Task brief:
Reproduce the listing below word for word, with every line in its original order.

Provided records:
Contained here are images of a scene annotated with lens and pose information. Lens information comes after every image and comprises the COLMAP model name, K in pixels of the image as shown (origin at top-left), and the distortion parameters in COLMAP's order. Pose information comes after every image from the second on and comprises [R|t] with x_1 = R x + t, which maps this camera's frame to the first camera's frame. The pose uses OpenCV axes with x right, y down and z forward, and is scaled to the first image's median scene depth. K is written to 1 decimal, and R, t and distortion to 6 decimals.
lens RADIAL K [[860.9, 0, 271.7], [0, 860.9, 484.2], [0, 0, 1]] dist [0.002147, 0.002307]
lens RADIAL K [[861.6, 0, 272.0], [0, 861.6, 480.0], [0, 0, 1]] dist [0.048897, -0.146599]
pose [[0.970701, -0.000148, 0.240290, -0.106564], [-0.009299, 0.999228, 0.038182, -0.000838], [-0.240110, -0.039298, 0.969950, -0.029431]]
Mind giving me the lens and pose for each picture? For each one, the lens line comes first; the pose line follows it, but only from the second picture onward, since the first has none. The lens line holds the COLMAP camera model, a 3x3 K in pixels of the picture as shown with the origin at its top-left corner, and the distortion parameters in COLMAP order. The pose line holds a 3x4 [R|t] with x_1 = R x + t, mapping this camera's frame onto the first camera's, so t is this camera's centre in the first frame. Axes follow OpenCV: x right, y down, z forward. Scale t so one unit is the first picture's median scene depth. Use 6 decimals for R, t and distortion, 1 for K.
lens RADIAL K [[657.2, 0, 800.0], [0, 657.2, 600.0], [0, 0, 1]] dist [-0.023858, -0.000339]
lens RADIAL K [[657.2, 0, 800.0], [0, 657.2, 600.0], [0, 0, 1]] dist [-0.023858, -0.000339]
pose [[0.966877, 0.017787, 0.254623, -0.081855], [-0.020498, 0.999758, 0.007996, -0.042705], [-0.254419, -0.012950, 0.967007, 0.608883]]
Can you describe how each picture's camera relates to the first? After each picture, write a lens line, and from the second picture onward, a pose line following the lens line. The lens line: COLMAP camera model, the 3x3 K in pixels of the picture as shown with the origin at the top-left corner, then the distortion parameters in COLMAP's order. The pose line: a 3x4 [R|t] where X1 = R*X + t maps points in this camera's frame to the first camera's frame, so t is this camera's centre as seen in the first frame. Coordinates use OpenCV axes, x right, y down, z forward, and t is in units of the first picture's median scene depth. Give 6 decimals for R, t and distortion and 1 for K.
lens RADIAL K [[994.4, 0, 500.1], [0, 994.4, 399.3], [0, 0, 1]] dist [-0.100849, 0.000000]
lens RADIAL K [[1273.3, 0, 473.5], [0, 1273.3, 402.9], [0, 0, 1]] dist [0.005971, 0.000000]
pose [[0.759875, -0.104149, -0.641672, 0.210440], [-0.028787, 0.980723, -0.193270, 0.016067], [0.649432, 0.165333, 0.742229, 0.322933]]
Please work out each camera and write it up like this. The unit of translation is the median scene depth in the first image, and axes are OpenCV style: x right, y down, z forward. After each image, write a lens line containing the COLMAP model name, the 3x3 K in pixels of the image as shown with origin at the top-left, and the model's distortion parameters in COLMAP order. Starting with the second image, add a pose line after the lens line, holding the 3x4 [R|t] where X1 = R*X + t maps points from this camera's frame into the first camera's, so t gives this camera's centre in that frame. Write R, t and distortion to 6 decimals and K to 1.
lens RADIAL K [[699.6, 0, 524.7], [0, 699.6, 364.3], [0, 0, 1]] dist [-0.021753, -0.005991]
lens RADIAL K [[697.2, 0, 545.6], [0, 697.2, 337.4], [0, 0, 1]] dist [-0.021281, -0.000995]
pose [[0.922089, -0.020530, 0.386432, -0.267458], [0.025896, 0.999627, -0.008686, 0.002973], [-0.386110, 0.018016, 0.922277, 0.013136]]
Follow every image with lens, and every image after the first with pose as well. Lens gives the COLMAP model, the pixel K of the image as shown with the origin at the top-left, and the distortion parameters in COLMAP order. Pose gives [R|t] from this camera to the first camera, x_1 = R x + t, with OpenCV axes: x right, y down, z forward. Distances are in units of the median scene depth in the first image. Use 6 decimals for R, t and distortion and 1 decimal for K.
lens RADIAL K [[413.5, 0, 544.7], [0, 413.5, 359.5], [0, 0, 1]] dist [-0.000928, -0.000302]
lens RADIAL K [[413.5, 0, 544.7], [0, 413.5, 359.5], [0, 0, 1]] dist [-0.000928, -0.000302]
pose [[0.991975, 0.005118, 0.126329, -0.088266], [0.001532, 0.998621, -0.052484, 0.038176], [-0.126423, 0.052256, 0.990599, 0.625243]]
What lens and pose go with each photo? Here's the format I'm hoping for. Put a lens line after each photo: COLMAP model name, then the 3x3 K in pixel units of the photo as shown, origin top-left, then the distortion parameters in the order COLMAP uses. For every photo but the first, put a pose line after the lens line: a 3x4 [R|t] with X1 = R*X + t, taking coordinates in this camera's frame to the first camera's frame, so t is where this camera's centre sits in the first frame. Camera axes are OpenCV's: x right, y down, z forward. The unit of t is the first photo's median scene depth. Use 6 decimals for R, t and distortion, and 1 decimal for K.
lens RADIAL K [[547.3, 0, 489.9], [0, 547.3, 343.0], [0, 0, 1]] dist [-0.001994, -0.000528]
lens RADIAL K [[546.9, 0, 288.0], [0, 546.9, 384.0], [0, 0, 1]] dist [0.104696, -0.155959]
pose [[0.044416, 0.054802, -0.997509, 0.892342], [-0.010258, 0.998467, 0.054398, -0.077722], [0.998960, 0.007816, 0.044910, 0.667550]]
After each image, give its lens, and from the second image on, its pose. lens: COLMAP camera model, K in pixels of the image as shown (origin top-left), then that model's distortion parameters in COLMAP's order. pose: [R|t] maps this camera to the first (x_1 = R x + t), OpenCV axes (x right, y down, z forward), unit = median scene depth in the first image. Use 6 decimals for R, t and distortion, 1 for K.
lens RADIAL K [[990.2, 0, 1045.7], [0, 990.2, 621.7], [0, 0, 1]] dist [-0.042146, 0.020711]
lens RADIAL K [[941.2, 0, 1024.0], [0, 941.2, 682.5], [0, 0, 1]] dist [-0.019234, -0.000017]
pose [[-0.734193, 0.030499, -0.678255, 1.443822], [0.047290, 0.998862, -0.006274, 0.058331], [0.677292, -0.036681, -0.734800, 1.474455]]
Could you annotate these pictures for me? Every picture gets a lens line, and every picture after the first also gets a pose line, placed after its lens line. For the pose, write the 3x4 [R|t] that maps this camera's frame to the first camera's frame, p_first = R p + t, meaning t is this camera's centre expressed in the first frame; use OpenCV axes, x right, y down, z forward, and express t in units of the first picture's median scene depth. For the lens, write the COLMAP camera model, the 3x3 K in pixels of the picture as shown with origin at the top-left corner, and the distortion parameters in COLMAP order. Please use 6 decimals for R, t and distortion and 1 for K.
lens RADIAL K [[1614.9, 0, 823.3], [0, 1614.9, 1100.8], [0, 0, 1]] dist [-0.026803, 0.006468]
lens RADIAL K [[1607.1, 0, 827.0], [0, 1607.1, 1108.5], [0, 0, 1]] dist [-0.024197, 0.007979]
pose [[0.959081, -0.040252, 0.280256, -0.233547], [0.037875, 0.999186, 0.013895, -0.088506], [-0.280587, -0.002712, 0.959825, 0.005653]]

Expected answer:
Contained here are images of a scene annotated with lens and pose information. Lens information comes after every image and comprises the COLMAP model name, K in pixels of the image as shown (origin at top-left), and the distortion parameters in COLMAP's order. Pose information comes after every image from the second on and comprises [R|t] with x_1 = R x + t, which maps this camera's frame to the first camera's frame. The pose uses OpenCV axes with x right, y down and z forward, and is scaled to the first image's median scene depth. K is written to 1 decimal, and R, t and distortion to 6 decimals.
lens RADIAL K [[860.9, 0, 271.7], [0, 860.9, 484.2], [0, 0, 1]] dist [0.002147, 0.002307]
lens RADIAL K [[861.6, 0, 272.0], [0, 861.6, 480.0], [0, 0, 1]] dist [0.048897, -0.146599]
pose [[0.970701, -0.000148, 0.240290, -0.106564], [-0.009299, 0.999228, 0.038182, -0.000838], [-0.240110, -0.039298, 0.969950, -0.029431]]
Mind giving me the lens and pose for each picture? For each one, the lens line comes first; the pose line follows it, but only from the second picture onward, since the first has none. The lens line holds the COLMAP camera model, a 3x3 K in pixels of the picture as shown with the origin at its top-left corner, and the distortion parameters in COLMAP order. The pose line holds a 3x4 [R|t] with x_1 = R x + t, mapping this camera's frame onto the first camera's, so t is this camera's centre in the first frame. Axes follow OpenCV: x right, y down, z forward. Scale t so one unit is the first picture's median scene depth. Use 6 decimals for R, t and distortion, 1 for K.
lens RADIAL K [[657.2, 0, 800.0], [0, 657.2, 600.0], [0, 0, 1]] dist [-0.023858, -0.000339]
lens RADIAL K [[657.2, 0, 800.0], [0, 657.2, 600.0], [0, 0, 1]] dist [-0.023858, -0.000339]
pose [[0.966877, 0.017787, 0.254623, -0.081855], [-0.020498, 0.999758, 0.007996, -0.042705], [-0.254419, -0.012950, 0.967007, 0.608883]]
Can you describe how each picture's camera relates to the first? After each picture, write a lens line, and from the second picture onward, a pose line following the lens line. The lens line: COLMAP camera model, the 3x3 K in pixels of the picture as shown with the origin at the top-left corner, then the distortion parameters in COLMAP's order. The pose line: a 3x4 [R|t] where X1 = R*X + t maps points in this camera's frame to the first camera's frame, so t is this camera's centre as seen in the first frame. Coordinates use OpenCV axes, x right, y down, z forward, and t is in units of the first picture's median scene depth. Give 6 decimals for R, t and distortion and 1 for K.
lens RADIAL K [[994.4, 0, 500.1], [0, 994.4, 399.3], [0, 0, 1]] dist [-0.100849, 0.000000]
lens RADIAL K [[1273.3, 0, 473.5], [0, 1273.3, 402.9], [0, 0, 1]] dist [0.005971, 0.000000]
pose [[0.759875, -0.104149, -0.641672, 0.210440], [-0.028787, 0.980723, -0.193270, 0.016067], [0.649432, 0.165333, 0.742229, 0.322933]]
Please work out each camera and write it up like this. The unit of translation is the median scene depth in the first image, and axes are OpenCV style: x right, y down, z forward. After each image, write a lens line containing the COLMAP model name, the 3x3 K in pixels of the image as shown with origin at the top-left, and the model's distortion parameters in COLMAP order. Starting with the second image, add a pose line after the lens line, holding the 3x4 [R|t] where X1 = R*X + t maps points from this camera's frame into the first camera's, so t gives this camera's centre in that frame. Write R, t and distortion to 6 decimals and K to 1.
lens RADIAL K [[699.6, 0, 524.7], [0, 699.6, 364.3], [0, 0, 1]] dist [-0.021753, -0.005991]
lens RADIAL K [[697.2, 0, 545.6], [0, 697.2, 337.4], [0, 0, 1]] dist [-0.021281, -0.000995]
pose [[0.922089, -0.020530, 0.386432, -0.267458], [0.025896, 0.999627, -0.008686, 0.002973], [-0.386110, 0.018016, 0.922277, 0.013136]]
Follow every image with lens, and every image after the first with pose as well. Lens gives the COLMAP model, the pixel K of the image as shown with the origin at the top-left, and the distortion parameters in COLMAP order. Pose gives [R|t] from this camera to the first camera, x_1 = R x + t, with OpenCV axes: x right, y down, z forward. Distances are in units of the median scene depth in the first image. Use 6 decimals for R, t and distortion and 1 decimal for K.
lens RADIAL K [[413.5, 0, 544.7], [0, 413.5, 359.5], [0, 0, 1]] dist [-0.000928, -0.000302]
lens RADIAL K [[413.5, 0, 544.7], [0, 413.5, 359.5], [0, 0, 1]] dist [-0.000928, -0.000302]
pose [[0.991975, 0.005118, 0.126329, -0.088266], [0.001532, 0.998621, -0.052484, 0.038176], [-0.126423, 0.052256, 0.990599, 0.625243]]
What lens and pose go with each photo? Here's the format I'm hoping for. Put a lens line after each photo: COLMAP model name, then the 3x3 K in pixel units of the photo as shown, origin top-left, then the distortion parameters in the order COLMAP uses. For every photo but the first, put a pose line after the lens line: a 3x4 [R|t] with X1 = R*X + t, taking coordinates in this camera's frame to the first camera's frame, so t is where this camera's centre sits in the first frame. Camera axes are OpenCV's: x right, y down, z forward. The unit of t is the first photo's median scene depth. Use 6 decimals for R, t and distortion, and 1 decimal for K.
lens RADIAL K [[547.3, 0, 489.9], [0, 547.3, 343.0], [0, 0, 1]] dist [-0.001994, -0.000528]
lens RADIAL K [[546.9, 0, 288.0], [0, 546.9, 384.0], [0, 0, 1]] dist [0.104696, -0.155959]
pose [[0.044416, 0.054802, -0.997509, 0.892342], [-0.010258, 0.998467, 0.054398, -0.077722], [0.998960, 0.007816, 0.044910, 0.667550]]
After each image, give its lens, and from the second image on, its pose. lens: COLMAP camera model, K in pixels of the image as shown (origin top-left), then that model's distortion parameters in COLMAP's order. pose: [R|t] maps this camera to the first (x_1 = R x + t), OpenCV axes (x right, y down, z forward), unit = median scene depth in the first image. Use 6 decimals for R, t and distortion, 1 for K.
lens RADIAL K [[990.2, 0, 1045.7], [0, 990.2, 621.7], [0, 0, 1]] dist [-0.042146, 0.020711]
lens RADIAL K [[941.2, 0, 1024.0], [0, 941.2, 682.5], [0, 0, 1]] dist [-0.019234, -0.000017]
pose [[-0.734193, 0.030499, -0.678255, 1.443822], [0.047290, 0.998862, -0.006274, 0.058331], [0.677292, -0.036681, -0.734800, 1.474455]]
Could you annotate these pictures for me? Every picture gets a lens line, and every picture after the first also gets a pose line, placed after its lens line. For the pose, write the 3x4 [R|t] that maps this camera's frame to the first camera's frame, p_first = R p + t, meaning t is this camera's centre expressed in the first frame; use OpenCV axes, x right, y down, z forward, and express t in units of the first picture's median scene depth. For the lens, write the COLMAP camera model, the 3x3 K in pixels of the picture as shown with origin at the top-left corner, and the distortion parameters in COLMAP order. Please use 6 decimals for R, t and distortion and 1 for K.
lens RADIAL K [[1614.9, 0, 823.3], [0, 1614.9, 1100.8], [0, 0, 1]] dist [-0.026803, 0.006468]
lens RADIAL K [[1607.1, 0, 827.0], [0, 1607.1, 1108.5], [0, 0, 1]] dist [-0.024197, 0.007979]
pose [[0.959081, -0.040252, 0.280256, -0.233547], [0.037875, 0.999186, 0.013895, -0.088506], [-0.280587, -0.002712, 0.959825, 0.005653]]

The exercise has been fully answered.